[Input for this task]

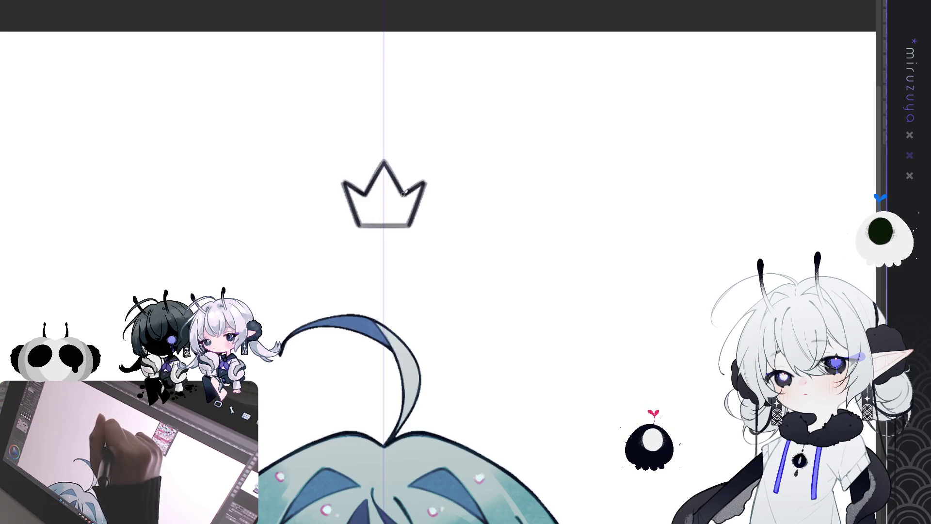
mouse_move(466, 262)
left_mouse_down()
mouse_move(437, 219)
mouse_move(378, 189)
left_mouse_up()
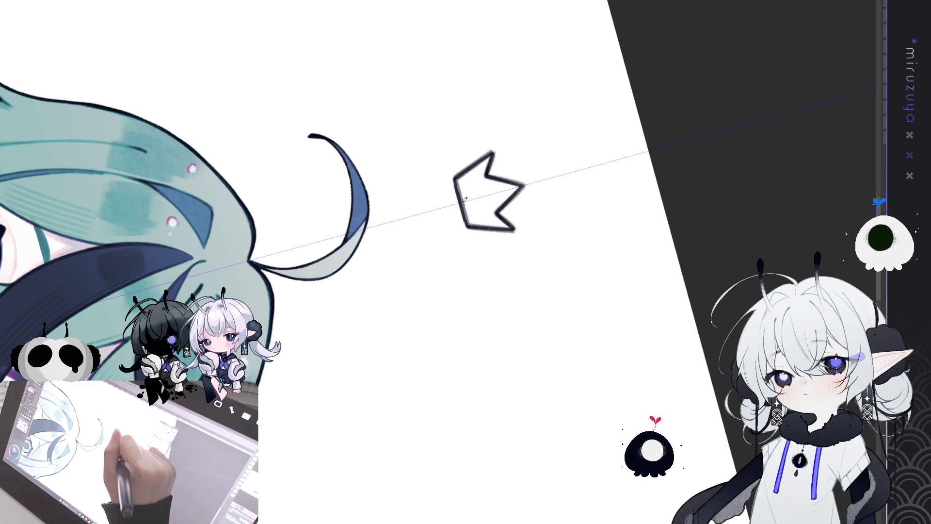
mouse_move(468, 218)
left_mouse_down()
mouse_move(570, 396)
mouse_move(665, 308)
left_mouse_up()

[/Input for this task]

Your objective: Leave the pictures out. Repeat every entry above exactly.

Response to this task:
mouse_move(466, 262)
left_mouse_down()
mouse_move(437, 219)
mouse_move(378, 189)
left_mouse_up()
mouse_move(468, 218)
left_mouse_down()
mouse_move(570, 396)
mouse_move(665, 308)
left_mouse_up()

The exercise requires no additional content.